[Goal] From the patch discussion below, set down word for word the part that begins with the words containing "Date: Wed, 20" and ends with "are correct :)".

Re: [PATCH] driver core: fix shutdown races with probe/remove(v2)

All of lore.kernel.org
 help / color / mirror / Atom feed

From: Greg Kroah-Hartman <gregkh@linuxfoundation.org>
To: Ming Lei <ming.lei@canonical.com>
Cc: linux-usb@vger.kernel.org, linux-kernel@vger.kernel.org,
	Alan Stern <stern@rowland.harvard.edu>,
	stable@vger.kernel.org
Subject: Re: [PATCH] driver core: fix shutdown races with probe/remove(v2)
Date: Wed, 20 Jun 2012 15:37:54 -0700	[thread overview]
Message-ID: <20120620223754.GA5864@kroah.com> (raw)
In-Reply-To: <CACVXFVOr1mnjaEoGpc3O_MDuvi_KHTXtsEBQ7LLoaeWxWRa0aQ@mail.gmail.com>

On Tue, Jun 19, 2012 at 10:00:36AM +0800, Ming Lei wrote:
> On Tue, Jun 19, 2012 at 6:25 AM, Greg Kroah-Hartman
> <gregkh@linuxfoundation.org> wrote:
> 
> > Have you read Documentation/stable_kernel_patches.txt?  Please do so and
> 
> I haven't read Documentation/stable_kernel_patches.txt, but read
> Documentation/stable_kernel_rules.txt, :-)

Sorry, you are correct :)

> > see why I can't take this patch for a stable tree.  Note that no one has
> > ever reported this as a bug before, and the original poster ran away
> > never to be heard from again, so I really don't think it was a real
> > problem that people ever saw.

[Data section]
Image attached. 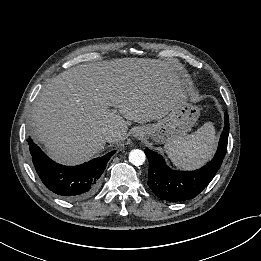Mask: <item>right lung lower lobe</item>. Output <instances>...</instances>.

[Task result]
Date: Wed, 20 Jun 2012 15:37:54 -0700	[thread overview]
Message-ID: <20120620223754.GA5864@kroah.com> (raw)
In-Reply-To: <CACVXFVOr1mnjaEoGpc3O_MDuvi_KHTXtsEBQ7LLoaeWxWRa0aQ@mail.gmail.com>

On Tue, Jun 19, 2012 at 10:00:36AM +0800, Ming Lei wrote:
> On Tue, Jun 19, 2012 at 6:25 AM, Greg Kroah-Hartman
> <gregkh@linuxfoundation.org> wrote:
> 
> > Have you read Documentation/stable_kernel_patches.txt?  Please do so and
> 
> I haven't read Documentation/stable_kernel_patches.txt, but read
> Documentation/stable_kernel_rules.txt, :-)

Sorry, you are correct :)